Paul Coffey, above, considers himself a fan of hockey these days. As such, Coffey believes that the new-look Edmonton Oilers are on the right track, not just in terms of the talent that they have, but also in the style they want to play – wide open and aggressive, a throwback to an earlier era.
"You've got to let them play, you can't shackle them," said Coffey. "That's what me, you, every fan of the game goes to see. There are so many games that are so predictable. When do you see a guy fly down the wing and take a slap shot any more? Never.
"That's a pretty spoiled group, the fans up there, and I say that respectfully.
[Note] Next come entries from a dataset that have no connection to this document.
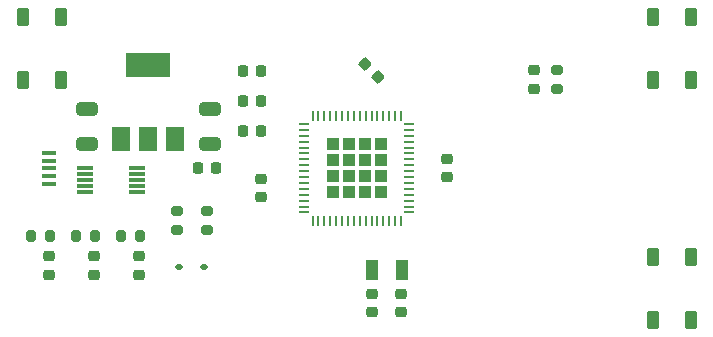
<source format=gbr>
%TF.GenerationSoftware,KiCad,Pcbnew,(7.0.0-rc1-156-g4c5a344629-dirty)*%
%TF.CreationDate,2023-03-04T11:45:47-08:00*%
%TF.ProjectId,powerpic-devboard,706f7765-7270-4696-932d-646576626f61,2.0*%
%TF.SameCoordinates,Original*%
%TF.FileFunction,Paste,Top*%
%TF.FilePolarity,Positive*%
%FSLAX46Y46*%
G04 Gerber Fmt 4.6, Leading zero omitted, Abs format (unit mm)*
G04 Created by KiCad (PCBNEW (7.0.0-rc1-156-g4c5a344629-dirty)) date 2023-03-04 11:45:47*
%MOMM*%
%LPD*%
G01*
G04 APERTURE LIST*
G04 Aperture macros list*
%AMRoundRect*
0 Rectangle with rounded corners*
0 $1 Rounding radius*
0 $2 $3 $4 $5 $6 $7 $8 $9 X,Y pos of 4 corners*
0 Add a 4 corners polygon primitive as box body*
4,1,4,$2,$3,$4,$5,$6,$7,$8,$9,$2,$3,0*
0 Add four circle primitives for the rounded corners*
1,1,$1+$1,$2,$3*
1,1,$1+$1,$4,$5*
1,1,$1+$1,$6,$7*
1,1,$1+$1,$8,$9*
0 Add four rect primitives between the rounded corners*
20,1,$1+$1,$2,$3,$4,$5,0*
20,1,$1+$1,$4,$5,$6,$7,0*
20,1,$1+$1,$6,$7,$8,$9,0*
20,1,$1+$1,$8,$9,$2,$3,0*%
G04 Aperture macros list end*
%ADD10R,1.500000X2.000000*%
%ADD11R,3.800000X2.000000*%
%ADD12RoundRect,0.225000X0.225000X0.250000X-0.225000X0.250000X-0.225000X-0.250000X0.225000X-0.250000X0*%
%ADD13RoundRect,0.112500X-0.187500X-0.112500X0.187500X-0.112500X0.187500X0.112500X-0.187500X0.112500X0*%
%ADD14RoundRect,0.200000X0.200000X0.275000X-0.200000X0.275000X-0.200000X-0.275000X0.200000X-0.275000X0*%
%ADD15RoundRect,0.218750X-0.256250X0.218750X-0.256250X-0.218750X0.256250X-0.218750X0.256250X0.218750X0*%
%ADD16RoundRect,0.250000X-0.295000X-0.295000X0.295000X-0.295000X0.295000X0.295000X-0.295000X0.295000X0*%
%ADD17RoundRect,0.062500X-0.350000X-0.062500X0.350000X-0.062500X0.350000X0.062500X-0.350000X0.062500X0*%
%ADD18RoundRect,0.062500X-0.062500X-0.350000X0.062500X-0.350000X0.062500X0.350000X-0.062500X0.350000X0*%
%ADD19RoundRect,0.200000X-0.275000X0.200000X-0.275000X-0.200000X0.275000X-0.200000X0.275000X0.200000X0*%
%ADD20RoundRect,0.225000X-0.250000X0.225000X-0.250000X-0.225000X0.250000X-0.225000X0.250000X0.225000X0*%
%ADD21RoundRect,0.200000X0.300000X-0.600000X0.300000X0.600000X-0.300000X0.600000X-0.300000X-0.600000X0*%
%ADD22R,1.400000X0.300000*%
%ADD23R,1.000000X1.800000*%
%ADD24RoundRect,0.218750X0.256250X-0.218750X0.256250X0.218750X-0.256250X0.218750X-0.256250X-0.218750X0*%
%ADD25RoundRect,0.200000X0.275000X-0.200000X0.275000X0.200000X-0.275000X0.200000X-0.275000X-0.200000X0*%
%ADD26RoundRect,0.250000X0.650000X-0.325000X0.650000X0.325000X-0.650000X0.325000X-0.650000X-0.325000X0*%
%ADD27R,1.250000X0.400000*%
%ADD28RoundRect,0.200000X-0.300000X0.600000X-0.300000X-0.600000X0.300000X-0.600000X0.300000X0.600000X0*%
%ADD29RoundRect,0.225000X0.250000X-0.225000X0.250000X0.225000X-0.250000X0.225000X-0.250000X-0.225000X0*%
%ADD30RoundRect,0.225000X0.335876X0.017678X0.017678X0.335876X-0.335876X-0.017678X-0.017678X-0.335876X0*%
G04 APERTURE END LIST*
D10*
%TO.C,U2*%
X73006999Y-96381999D03*
X70706999Y-96381999D03*
D11*
X70706999Y-90081999D03*
D10*
X68406999Y-96381999D03*
%TD*%
D12*
%TO.C,C7*%
X80245000Y-93105000D03*
X78695000Y-93105000D03*
%TD*%
D13*
%TO.C,D1*%
X73340000Y-107202000D03*
X75440000Y-107202000D03*
%TD*%
D14*
%TO.C,R6*%
X62388000Y-104535000D03*
X60738000Y-104535000D03*
%TD*%
D15*
%TO.C,LED4*%
X62325000Y-106287500D03*
X62325000Y-107862500D03*
%TD*%
D12*
%TO.C,C11*%
X76435000Y-98820000D03*
X74885000Y-98820000D03*
%TD*%
D16*
%TO.C,U1*%
X86335000Y-96795000D03*
X86335000Y-98145000D03*
X86335000Y-99495000D03*
X86335000Y-100845000D03*
X87685000Y-96795000D03*
X87685000Y-98145000D03*
X87685000Y-99495000D03*
X87685000Y-100845000D03*
X89035000Y-96795000D03*
X89035000Y-98145000D03*
X89035000Y-99495000D03*
X89035000Y-100845000D03*
X90385000Y-96795000D03*
X90385000Y-98145000D03*
X90385000Y-99495000D03*
X90385000Y-100845000D03*
D17*
X83922500Y-95070000D03*
X83922500Y-95570000D03*
X83922500Y-96070000D03*
X83922500Y-96570000D03*
X83922500Y-97070000D03*
X83922500Y-97570000D03*
X83922500Y-98070000D03*
X83922500Y-98570000D03*
X83922500Y-99070000D03*
X83922500Y-99570000D03*
X83922500Y-100070000D03*
X83922500Y-100570000D03*
X83922500Y-101070000D03*
X83922500Y-101570000D03*
X83922500Y-102070000D03*
X83922500Y-102570000D03*
D18*
X84610000Y-103257500D03*
X85110000Y-103257500D03*
X85610000Y-103257500D03*
X86110000Y-103257500D03*
X86610000Y-103257500D03*
X87110000Y-103257500D03*
X87610000Y-103257500D03*
X88110000Y-103257500D03*
X88610000Y-103257500D03*
X89110000Y-103257500D03*
X89610000Y-103257500D03*
X90110000Y-103257500D03*
X90610000Y-103257500D03*
X91110000Y-103257500D03*
X91610000Y-103257500D03*
X92110000Y-103257500D03*
D17*
X92797500Y-102570000D03*
X92797500Y-102070000D03*
X92797500Y-101570000D03*
X92797500Y-101070000D03*
X92797500Y-100570000D03*
X92797500Y-100070000D03*
X92797500Y-99570000D03*
X92797500Y-99070000D03*
X92797500Y-98570000D03*
X92797500Y-98070000D03*
X92797500Y-97570000D03*
X92797500Y-97070000D03*
X92797500Y-96570000D03*
X92797500Y-96070000D03*
X92797500Y-95570000D03*
X92797500Y-95070000D03*
D18*
X92110000Y-94382500D03*
X91610000Y-94382500D03*
X91110000Y-94382500D03*
X90610000Y-94382500D03*
X90110000Y-94382500D03*
X89610000Y-94382500D03*
X89110000Y-94382500D03*
X88610000Y-94382500D03*
X88110000Y-94382500D03*
X87610000Y-94382500D03*
X87110000Y-94382500D03*
X86610000Y-94382500D03*
X86110000Y-94382500D03*
X85610000Y-94382500D03*
X85110000Y-94382500D03*
X84610000Y-94382500D03*
%TD*%
D14*
%TO.C,R1*%
X68358000Y-104535000D03*
X70008000Y-104535000D03*
%TD*%
%TO.C,R2*%
X66198000Y-104535000D03*
X64548000Y-104535000D03*
%TD*%
D15*
%TO.C,LED1*%
X69945000Y-107862500D03*
X69945000Y-106287500D03*
%TD*%
%TO.C,LED2*%
X66135000Y-106287500D03*
X66135000Y-107862500D03*
%TD*%
D19*
%TO.C,R4*%
X73120000Y-104090000D03*
X73120000Y-102440000D03*
%TD*%
D20*
%TO.C,C4*%
X89630000Y-109475000D03*
X89630000Y-111025000D03*
%TD*%
D21*
%TO.C,SW1*%
X60090000Y-91310000D03*
X60090000Y-86010000D03*
X63290000Y-91310000D03*
X63290000Y-86010000D03*
%TD*%
D12*
%TO.C,C6*%
X80245000Y-95645000D03*
X78695000Y-95645000D03*
%TD*%
D22*
%TO.C,U3*%
X65331999Y-98819999D03*
X65331999Y-99319999D03*
X65331999Y-99819999D03*
X65331999Y-100319999D03*
X65331999Y-100819999D03*
X69731999Y-100819999D03*
X69731999Y-100319999D03*
X69731999Y-99819999D03*
X69731999Y-99319999D03*
X69731999Y-98819999D03*
%TD*%
D23*
%TO.C,Y1*%
X89649999Y-107455999D03*
X92149999Y-107455999D03*
%TD*%
D21*
%TO.C,SW3*%
X113430000Y-111630000D03*
X113430000Y-106330000D03*
X116630000Y-111630000D03*
X116630000Y-106330000D03*
%TD*%
D24*
%TO.C,LED3*%
X103371400Y-90539500D03*
X103371400Y-92114500D03*
%TD*%
D25*
%TO.C,R3*%
X105276400Y-90502000D03*
X105276400Y-92152000D03*
%TD*%
D26*
%TO.C,C9*%
X65500000Y-93838000D03*
X65500000Y-96788000D03*
%TD*%
D20*
%TO.C,C3*%
X92140000Y-109475000D03*
X92140000Y-111025000D03*
%TD*%
D27*
%TO.C,J5*%
X62282999Y-97519999D03*
X62282999Y-98169999D03*
X62282999Y-98819999D03*
X62282999Y-99469999D03*
X62282999Y-100119999D03*
%TD*%
D28*
%TO.C,SW2*%
X116630000Y-86010000D03*
X116630000Y-91310000D03*
X113430000Y-86010000D03*
X113430000Y-91310000D03*
%TD*%
D29*
%TO.C,C1*%
X80232000Y-101246000D03*
X80232000Y-99696000D03*
%TD*%
D30*
%TO.C,C5*%
X89081992Y-90016992D03*
X90178008Y-91113008D03*
%TD*%
D12*
%TO.C,C8*%
X80245000Y-90565000D03*
X78695000Y-90565000D03*
%TD*%
D29*
%TO.C,C2*%
X95980000Y-99595000D03*
X95980000Y-98045000D03*
%TD*%
D26*
%TO.C,C10*%
X75914000Y-93838000D03*
X75914000Y-96788000D03*
%TD*%
D19*
%TO.C,R5*%
X75660000Y-104090000D03*
X75660000Y-102440000D03*
%TD*%
M02*

</source>
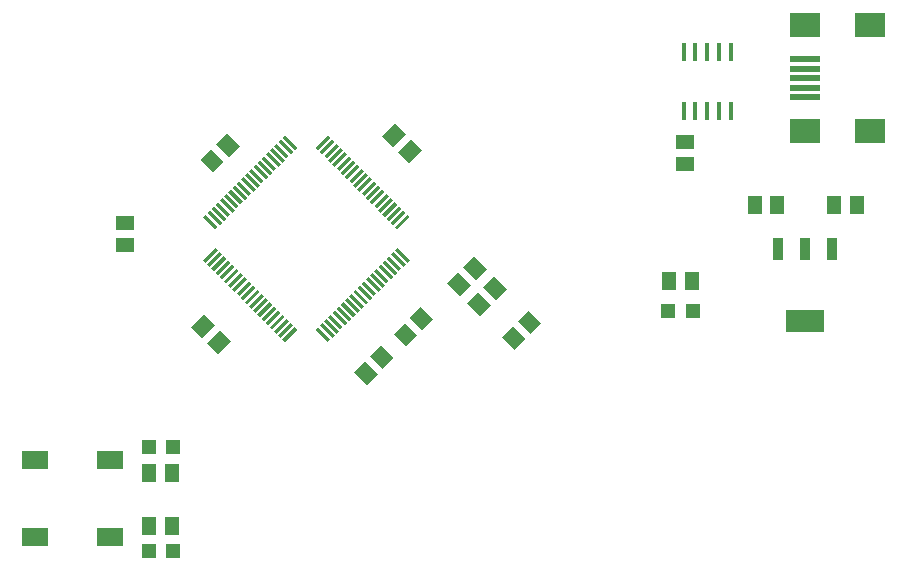
<source format=gbr>
G04 EAGLE Gerber RS-274X export*
G75*
%MOMM*%
%FSLAX34Y34*%
%LPD*%
%INSolderpaste Top*%
%IPPOS*%
%AMOC8*
5,1,8,0,0,1.08239X$1,22.5*%
G01*
%ADD10R,1.300000X1.500000*%
%ADD11R,1.475000X0.300000*%
%ADD12R,1.500000X1.300000*%
%ADD13R,1.200000X1.200000*%
%ADD14R,2.500000X0.500000*%
%ADD15R,2.500000X2.000000*%
%ADD16R,0.400000X1.499997*%
%ADD17R,0.900000X1.900000*%
%ADD18R,3.200000X1.900000*%
%ADD19R,2.300000X1.600000*%


D10*
G36*
X265885Y232918D02*
X275077Y223726D01*
X264471Y213120D01*
X255279Y222312D01*
X265885Y232918D01*
G37*
G36*
X252450Y246353D02*
X261642Y237161D01*
X251036Y226555D01*
X241844Y235747D01*
X252450Y246353D01*
G37*
G36*
X412681Y388200D02*
X403489Y397392D01*
X414095Y407998D01*
X423287Y398806D01*
X412681Y388200D01*
G37*
G36*
X426116Y374765D02*
X416924Y383957D01*
X427530Y394563D01*
X436722Y385371D01*
X426116Y374765D01*
G37*
G36*
X432902Y228753D02*
X423710Y219561D01*
X413104Y230167D01*
X422296Y239359D01*
X432902Y228753D01*
G37*
G36*
X446337Y242188D02*
X437145Y232996D01*
X426539Y243602D01*
X435731Y252794D01*
X446337Y242188D01*
G37*
G36*
X399521Y196007D02*
X390329Y186815D01*
X379723Y197421D01*
X388915Y206613D01*
X399521Y196007D01*
G37*
G36*
X412956Y209442D02*
X403764Y200250D01*
X393158Y210856D01*
X402350Y220048D01*
X412956Y209442D01*
G37*
G36*
X269262Y375702D02*
X260070Y366510D01*
X249464Y377116D01*
X258656Y386308D01*
X269262Y375702D01*
G37*
G36*
X282697Y389137D02*
X273505Y379945D01*
X262899Y390551D01*
X272091Y399743D01*
X282697Y389137D01*
G37*
D11*
G36*
X264325Y300656D02*
X253896Y290227D01*
X251775Y292348D01*
X262204Y302777D01*
X264325Y300656D01*
G37*
G36*
X267861Y297120D02*
X257432Y286691D01*
X255311Y288812D01*
X265740Y299241D01*
X267861Y297120D01*
G37*
G36*
X271396Y293585D02*
X260967Y283156D01*
X258846Y285277D01*
X269275Y295706D01*
X271396Y293585D01*
G37*
G36*
X274932Y290049D02*
X264503Y279620D01*
X262382Y281741D01*
X272811Y292170D01*
X274932Y290049D01*
G37*
G36*
X278468Y286514D02*
X268039Y276085D01*
X265918Y278206D01*
X276347Y288635D01*
X278468Y286514D01*
G37*
G36*
X282003Y282978D02*
X271574Y272549D01*
X269453Y274670D01*
X279882Y285099D01*
X282003Y282978D01*
G37*
G36*
X285539Y279443D02*
X275110Y269014D01*
X272989Y271135D01*
X283418Y281564D01*
X285539Y279443D01*
G37*
G36*
X289074Y275907D02*
X278645Y265478D01*
X276524Y267599D01*
X286953Y278028D01*
X289074Y275907D01*
G37*
G36*
X292610Y272372D02*
X282181Y261943D01*
X280060Y264064D01*
X290489Y274493D01*
X292610Y272372D01*
G37*
G36*
X296145Y268836D02*
X285716Y258407D01*
X283595Y260528D01*
X294024Y270957D01*
X296145Y268836D01*
G37*
G36*
X299681Y265301D02*
X289252Y254872D01*
X287131Y256993D01*
X297560Y267422D01*
X299681Y265301D01*
G37*
G36*
X303216Y261765D02*
X292787Y251336D01*
X290666Y253457D01*
X301095Y263886D01*
X303216Y261765D01*
G37*
G36*
X306752Y258230D02*
X296323Y247801D01*
X294202Y249922D01*
X304631Y260351D01*
X306752Y258230D01*
G37*
G36*
X310287Y254694D02*
X299858Y244265D01*
X297737Y246386D01*
X308166Y256815D01*
X310287Y254694D01*
G37*
G36*
X313823Y251159D02*
X303394Y240730D01*
X301273Y242851D01*
X311702Y253280D01*
X313823Y251159D01*
G37*
G36*
X317358Y247623D02*
X306929Y237194D01*
X304808Y239315D01*
X315237Y249744D01*
X317358Y247623D01*
G37*
G36*
X320894Y244087D02*
X310465Y233658D01*
X308344Y235779D01*
X318773Y246208D01*
X320894Y244087D01*
G37*
G36*
X324429Y240552D02*
X314000Y230123D01*
X311879Y232244D01*
X322308Y242673D01*
X324429Y240552D01*
G37*
G36*
X327965Y237016D02*
X317536Y226587D01*
X315415Y228708D01*
X325844Y239137D01*
X327965Y237016D01*
G37*
G36*
X331501Y233481D02*
X321072Y223052D01*
X318951Y225173D01*
X329380Y235602D01*
X331501Y233481D01*
G37*
G36*
X349186Y235602D02*
X359615Y225173D01*
X357494Y223052D01*
X347065Y233481D01*
X349186Y235602D01*
G37*
G36*
X352722Y239137D02*
X363151Y228708D01*
X361030Y226587D01*
X350601Y237016D01*
X352722Y239137D01*
G37*
G36*
X356257Y242673D02*
X366686Y232244D01*
X364565Y230123D01*
X354136Y240552D01*
X356257Y242673D01*
G37*
G36*
X359793Y246208D02*
X370222Y235779D01*
X368101Y233658D01*
X357672Y244087D01*
X359793Y246208D01*
G37*
G36*
X363328Y249744D02*
X373757Y239315D01*
X371636Y237194D01*
X361207Y247623D01*
X363328Y249744D01*
G37*
G36*
X366864Y253280D02*
X377293Y242851D01*
X375172Y240730D01*
X364743Y251159D01*
X366864Y253280D01*
G37*
G36*
X370399Y256815D02*
X380828Y246386D01*
X378707Y244265D01*
X368278Y254694D01*
X370399Y256815D01*
G37*
G36*
X373935Y260351D02*
X384364Y249922D01*
X382243Y247801D01*
X371814Y258230D01*
X373935Y260351D01*
G37*
G36*
X377470Y263886D02*
X387899Y253457D01*
X385778Y251336D01*
X375349Y261765D01*
X377470Y263886D01*
G37*
G36*
X381006Y267422D02*
X391435Y256993D01*
X389314Y254872D01*
X378885Y265301D01*
X381006Y267422D01*
G37*
G36*
X384541Y270957D02*
X394970Y260528D01*
X392849Y258407D01*
X382420Y268836D01*
X384541Y270957D01*
G37*
G36*
X388077Y274493D02*
X398506Y264064D01*
X396385Y261943D01*
X385956Y272372D01*
X388077Y274493D01*
G37*
G36*
X391613Y278028D02*
X402042Y267599D01*
X399921Y265478D01*
X389492Y275907D01*
X391613Y278028D01*
G37*
G36*
X395148Y281564D02*
X405577Y271135D01*
X403456Y269014D01*
X393027Y279443D01*
X395148Y281564D01*
G37*
G36*
X398684Y285099D02*
X409113Y274670D01*
X406992Y272549D01*
X396563Y282978D01*
X398684Y285099D01*
G37*
G36*
X402219Y288635D02*
X412648Y278206D01*
X410527Y276085D01*
X400098Y286514D01*
X402219Y288635D01*
G37*
G36*
X405755Y292170D02*
X416184Y281741D01*
X414063Y279620D01*
X403634Y290049D01*
X405755Y292170D01*
G37*
G36*
X409290Y295706D02*
X419719Y285277D01*
X417598Y283156D01*
X407169Y293585D01*
X409290Y295706D01*
G37*
G36*
X412826Y299241D02*
X423255Y288812D01*
X421134Y286691D01*
X410705Y297120D01*
X412826Y299241D01*
G37*
G36*
X416361Y302777D02*
X426790Y292348D01*
X424669Y290227D01*
X414240Y300656D01*
X416361Y302777D01*
G37*
G36*
X426790Y328771D02*
X416361Y318342D01*
X414240Y320463D01*
X424669Y330892D01*
X426790Y328771D01*
G37*
G36*
X423255Y332306D02*
X412826Y321877D01*
X410705Y323998D01*
X421134Y334427D01*
X423255Y332306D01*
G37*
G36*
X419719Y335842D02*
X409290Y325413D01*
X407169Y327534D01*
X417598Y337963D01*
X419719Y335842D01*
G37*
G36*
X416184Y339377D02*
X405755Y328948D01*
X403634Y331069D01*
X414063Y341498D01*
X416184Y339377D01*
G37*
G36*
X412648Y342913D02*
X402219Y332484D01*
X400098Y334605D01*
X410527Y345034D01*
X412648Y342913D01*
G37*
G36*
X409113Y346448D02*
X398684Y336019D01*
X396563Y338140D01*
X406992Y348569D01*
X409113Y346448D01*
G37*
G36*
X405577Y349984D02*
X395148Y339555D01*
X393027Y341676D01*
X403456Y352105D01*
X405577Y349984D01*
G37*
G36*
X402042Y353519D02*
X391613Y343090D01*
X389492Y345211D01*
X399921Y355640D01*
X402042Y353519D01*
G37*
G36*
X398506Y357055D02*
X388077Y346626D01*
X385956Y348747D01*
X396385Y359176D01*
X398506Y357055D01*
G37*
G36*
X394970Y360590D02*
X384541Y350161D01*
X382420Y352282D01*
X392849Y362711D01*
X394970Y360590D01*
G37*
G36*
X391435Y364126D02*
X381006Y353697D01*
X378885Y355818D01*
X389314Y366247D01*
X391435Y364126D01*
G37*
G36*
X387899Y367661D02*
X377470Y357232D01*
X375349Y359353D01*
X385778Y369782D01*
X387899Y367661D01*
G37*
G36*
X384364Y371197D02*
X373935Y360768D01*
X371814Y362889D01*
X382243Y373318D01*
X384364Y371197D01*
G37*
G36*
X380828Y374733D02*
X370399Y364304D01*
X368278Y366425D01*
X378707Y376854D01*
X380828Y374733D01*
G37*
G36*
X377293Y378268D02*
X366864Y367839D01*
X364743Y369960D01*
X375172Y380389D01*
X377293Y378268D01*
G37*
G36*
X373757Y381804D02*
X363328Y371375D01*
X361207Y373496D01*
X371636Y383925D01*
X373757Y381804D01*
G37*
G36*
X370222Y385339D02*
X359793Y374910D01*
X357672Y377031D01*
X368101Y387460D01*
X370222Y385339D01*
G37*
G36*
X366686Y388875D02*
X356257Y378446D01*
X354136Y380567D01*
X364565Y390996D01*
X366686Y388875D01*
G37*
G36*
X363151Y392410D02*
X352722Y381981D01*
X350601Y384102D01*
X361030Y394531D01*
X363151Y392410D01*
G37*
G36*
X359615Y395946D02*
X349186Y385517D01*
X347065Y387638D01*
X357494Y398067D01*
X359615Y395946D01*
G37*
G36*
X321072Y398067D02*
X331501Y387638D01*
X329380Y385517D01*
X318951Y395946D01*
X321072Y398067D01*
G37*
G36*
X317536Y394531D02*
X327965Y384102D01*
X325844Y381981D01*
X315415Y392410D01*
X317536Y394531D01*
G37*
G36*
X314000Y390996D02*
X324429Y380567D01*
X322308Y378446D01*
X311879Y388875D01*
X314000Y390996D01*
G37*
G36*
X310465Y387460D02*
X320894Y377031D01*
X318773Y374910D01*
X308344Y385339D01*
X310465Y387460D01*
G37*
G36*
X306929Y383925D02*
X317358Y373496D01*
X315237Y371375D01*
X304808Y381804D01*
X306929Y383925D01*
G37*
G36*
X303394Y380389D02*
X313823Y369960D01*
X311702Y367839D01*
X301273Y378268D01*
X303394Y380389D01*
G37*
G36*
X299858Y376854D02*
X310287Y366425D01*
X308166Y364304D01*
X297737Y374733D01*
X299858Y376854D01*
G37*
G36*
X296323Y373318D02*
X306752Y362889D01*
X304631Y360768D01*
X294202Y371197D01*
X296323Y373318D01*
G37*
G36*
X292787Y369782D02*
X303216Y359353D01*
X301095Y357232D01*
X290666Y367661D01*
X292787Y369782D01*
G37*
G36*
X289252Y366247D02*
X299681Y355818D01*
X297560Y353697D01*
X287131Y364126D01*
X289252Y366247D01*
G37*
G36*
X285716Y362711D02*
X296145Y352282D01*
X294024Y350161D01*
X283595Y360590D01*
X285716Y362711D01*
G37*
G36*
X282181Y359176D02*
X292610Y348747D01*
X290489Y346626D01*
X280060Y357055D01*
X282181Y359176D01*
G37*
G36*
X278645Y355640D02*
X289074Y345211D01*
X286953Y343090D01*
X276524Y353519D01*
X278645Y355640D01*
G37*
G36*
X275110Y352105D02*
X285539Y341676D01*
X283418Y339555D01*
X272989Y349984D01*
X275110Y352105D01*
G37*
G36*
X271574Y348569D02*
X282003Y338140D01*
X279882Y336019D01*
X269453Y346448D01*
X271574Y348569D01*
G37*
G36*
X268039Y345034D02*
X278468Y334605D01*
X276347Y332484D01*
X265918Y342913D01*
X268039Y345034D01*
G37*
G36*
X264503Y341498D02*
X274932Y331069D01*
X272811Y328948D01*
X262382Y339377D01*
X264503Y341498D01*
G37*
G36*
X260967Y337963D02*
X271396Y327534D01*
X269275Y325413D01*
X258846Y335842D01*
X260967Y337963D01*
G37*
G36*
X257432Y334427D02*
X267861Y323998D01*
X265740Y321877D01*
X255311Y332306D01*
X257432Y334427D01*
G37*
G36*
X253896Y330892D02*
X264325Y320463D01*
X262204Y318342D01*
X251775Y328771D01*
X253896Y330892D01*
G37*
D12*
X185553Y324108D03*
X185553Y305108D03*
D13*
X666290Y249550D03*
X645290Y249550D03*
D10*
X646290Y274950D03*
X665290Y274950D03*
G36*
X524609Y225578D02*
X515417Y216386D01*
X504811Y226992D01*
X514003Y236184D01*
X524609Y225578D01*
G37*
G36*
X538044Y239013D02*
X528852Y229821D01*
X518246Y240427D01*
X527438Y249619D01*
X538044Y239013D01*
G37*
G36*
X488906Y269132D02*
X498098Y278324D01*
X508704Y267718D01*
X499512Y258526D01*
X488906Y269132D01*
G37*
G36*
X471935Y286103D02*
X481127Y295295D01*
X491733Y284689D01*
X482541Y275497D01*
X471935Y286103D01*
G37*
G36*
X458500Y272668D02*
X467692Y281860D01*
X478298Y271254D01*
X469106Y262062D01*
X458500Y272668D01*
G37*
G36*
X475471Y255697D02*
X484663Y264889D01*
X495269Y254283D01*
X486077Y245091D01*
X475471Y255697D01*
G37*
D14*
X761600Y446400D03*
X761600Y438400D03*
X761600Y462400D03*
X761600Y454400D03*
D15*
X816600Y491400D03*
X816600Y401400D03*
X761600Y491400D03*
X761600Y401400D03*
D14*
X761600Y430400D03*
D16*
X698650Y468861D03*
X678330Y468861D03*
X688650Y468861D03*
X668650Y468861D03*
X658650Y468861D03*
X658650Y418859D03*
X668650Y418859D03*
X678330Y418859D03*
X688650Y418859D03*
X698650Y418859D03*
D12*
X659600Y392400D03*
X659600Y373400D03*
D17*
X784200Y301800D03*
X761200Y301800D03*
X738200Y301800D03*
D18*
X761200Y240800D03*
D10*
X718690Y338620D03*
X737690Y338620D03*
X805000Y338620D03*
X786000Y338620D03*
D13*
X205600Y133900D03*
X226600Y133900D03*
D10*
X206320Y111900D03*
X225320Y111900D03*
D13*
X205600Y45800D03*
X226600Y45800D03*
D10*
X206320Y66800D03*
X225320Y66800D03*
D19*
X172600Y57700D03*
X109600Y57700D03*
X172600Y122900D03*
X109600Y122900D03*
M02*

</source>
They've seen it all. I think they have no choice because the fans in Edmonton will demand that. Some teams sell hope. Some sell reality. I think Edmonton's got reality. They're not just selling hope there."
According to Coffey, the Oilers of his era eventually met all their potential, largely because of Wayne Gretzky's influence.
"We continually got better because the greatest player in the world pushed us to become better," said Coffey. "You had me, Kevin [Lowe], Mark [Messier], Glenn [Anderson], [Jari] Kurri, [Grant] Fuhr – a bunch of guys who just wanted to be great. We didn't know how to get there, but we just wanted to be great.
"And you've got to remember, in the eighties, we were paid on productivity back then. We weren't paid on, 'Here's your money, I hope you earn it. I hope you get the numbers we think you can get to.' You had to produce back then to get paid and your increments were 10- or 15-thousand dollar raises. That's why, I believe, it was so exciting back then. If you wanted to get paid, you had to go."